Could you copy the records below exactly, keeping none of the images?

[Collected data]
══════════
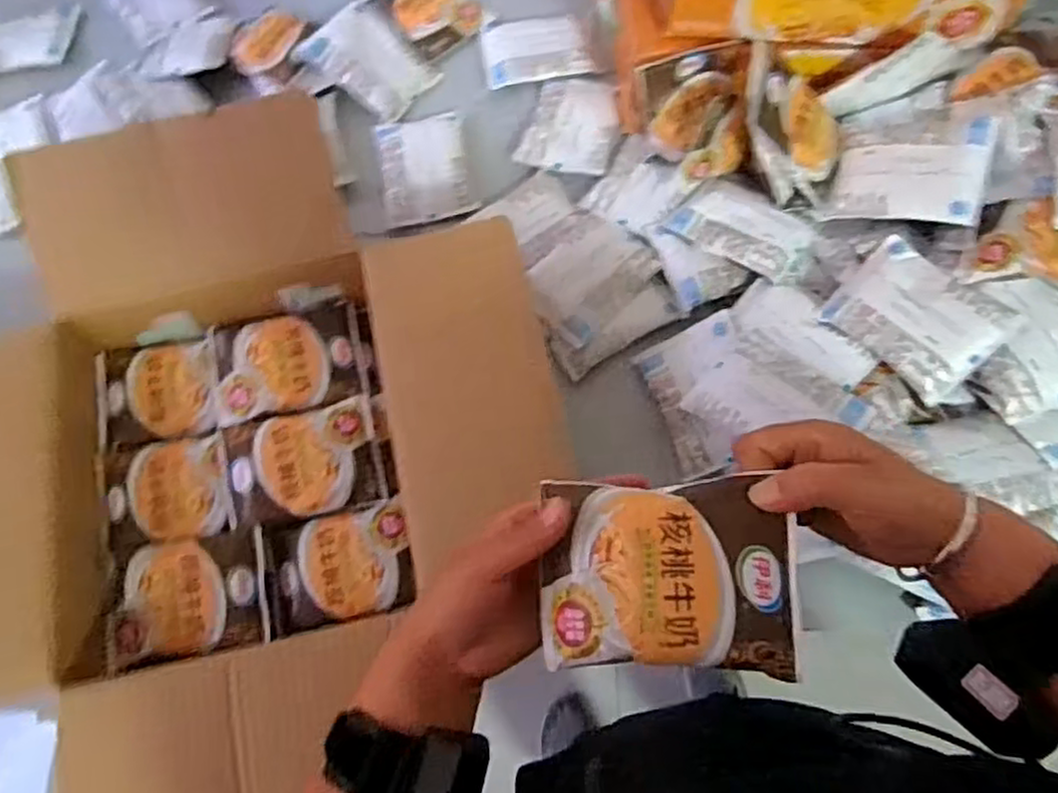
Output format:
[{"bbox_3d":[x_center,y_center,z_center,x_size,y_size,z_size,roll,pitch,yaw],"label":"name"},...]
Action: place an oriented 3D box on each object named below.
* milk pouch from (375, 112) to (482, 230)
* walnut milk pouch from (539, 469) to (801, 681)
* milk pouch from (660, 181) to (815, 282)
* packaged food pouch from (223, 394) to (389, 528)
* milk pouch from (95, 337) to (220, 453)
[{"bbox_3d":[-0.113,-0.248,0.781,0.095,0.024,0.119,-14,70,-3],"label":"milk pouch"},{"bbox_3d":[0.068,0.090,0.370,0.126,0.015,0.093,-5,80,17],"label":"walnut milk pouch"},{"bbox_3d":[0.213,-0.167,0.715,0.131,0.019,0.078,34,75,13],"label":"milk pouch"},{"bbox_3d":[-0.201,0.056,0.640,0.129,0.014,0.098,-16,71,-4],"label":"packaged food pouch"},{"bbox_3d":[-0.343,-0.004,0.671,0.106,0.020,0.093,-12,70,-2],"label":"milk pouch"}]

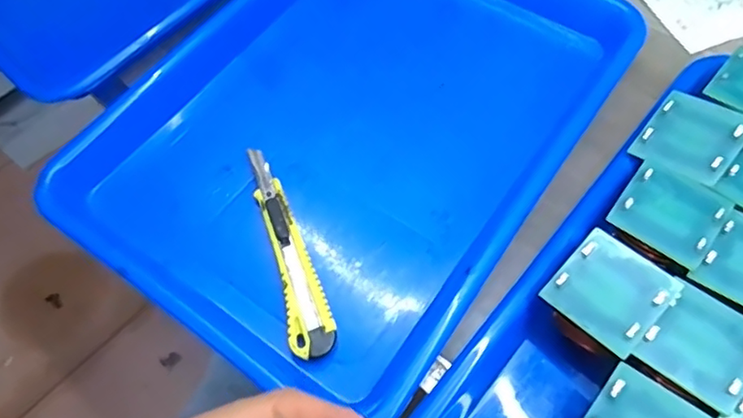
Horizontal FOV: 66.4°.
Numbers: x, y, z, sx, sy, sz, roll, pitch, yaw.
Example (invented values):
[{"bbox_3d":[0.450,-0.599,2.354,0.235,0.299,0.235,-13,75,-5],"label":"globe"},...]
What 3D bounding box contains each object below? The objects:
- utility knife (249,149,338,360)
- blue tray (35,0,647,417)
[{"bbox_3d":[-0.049,0.020,0.327,0.023,0.007,0.137,-18,61,-7],"label":"utility knife"},{"bbox_3d":[-0.008,-0.055,0.369,0.246,0.047,0.322,31,67,19],"label":"blue tray"}]

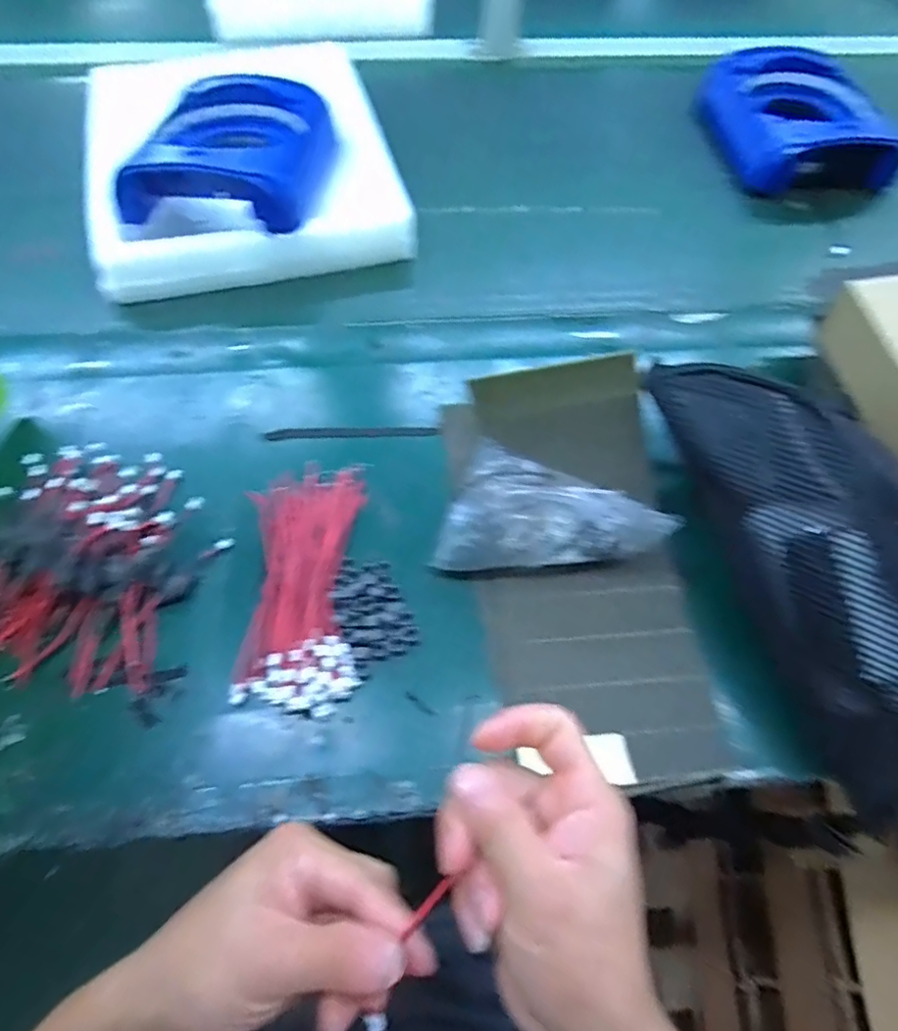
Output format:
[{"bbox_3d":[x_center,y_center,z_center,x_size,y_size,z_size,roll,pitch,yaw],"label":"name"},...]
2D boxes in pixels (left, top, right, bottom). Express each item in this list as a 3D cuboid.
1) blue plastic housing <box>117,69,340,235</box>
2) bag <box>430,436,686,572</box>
══════════
**Result for this task**
Output format:
[{"bbox_3d":[x_center,y_center,z_center,x_size,y_size,z_size,roll,pitch,yaw],"label":"name"},...]
Action: place an oriented 3D box on each object named below.
* milk pouch from (375, 112) to (482, 230)
* walnut milk pouch from (539, 469) to (801, 681)
* milk pouch from (660, 181) to (815, 282)
* packaged food pouch from (223, 394) to (389, 528)
* milk pouch from (95, 337) to (220, 453)
[{"bbox_3d":[-0.113,-0.248,0.781,0.095,0.024,0.119,-14,70,-3],"label":"milk pouch"},{"bbox_3d":[0.068,0.090,0.370,0.126,0.015,0.093,-5,80,17],"label":"walnut milk pouch"},{"bbox_3d":[0.213,-0.167,0.715,0.131,0.019,0.078,34,75,13],"label":"milk pouch"},{"bbox_3d":[-0.201,0.056,0.640,0.129,0.014,0.098,-16,71,-4],"label":"packaged food pouch"},{"bbox_3d":[-0.343,-0.004,0.671,0.106,0.020,0.093,-12,70,-2],"label":"milk pouch"}]

Horizontal FOV: 66.4°.
Numbers: x, y, z, sx, sy, sz, roll, pitch, yaw.
Example (invented values):
[{"bbox_3d":[0.450,-0.599,2.354,0.235,0.299,0.235,-13,75,-5],"label":"globe"},...]
What 3D bounding box contains each object below? The objects:
- utility knife (249,149,338,360)
- blue tray (35,0,647,417)
[{"bbox_3d":[-0.049,0.020,0.327,0.023,0.007,0.137,-18,61,-7],"label":"utility knife"},{"bbox_3d":[-0.008,-0.055,0.369,0.246,0.047,0.322,31,67,19],"label":"blue tray"}]

Output format:
[{"bbox_3d":[x_center,y_center,z_center,x_size,y_size,z_size,roll,pitch,yaw],"label":"name"},...]
2D boxes in pixels (left, top, right, bottom). Express each item in this list as a 3D cuboid.
1) blue plastic housing <box>117,69,340,235</box>
2) bag <box>430,436,686,572</box>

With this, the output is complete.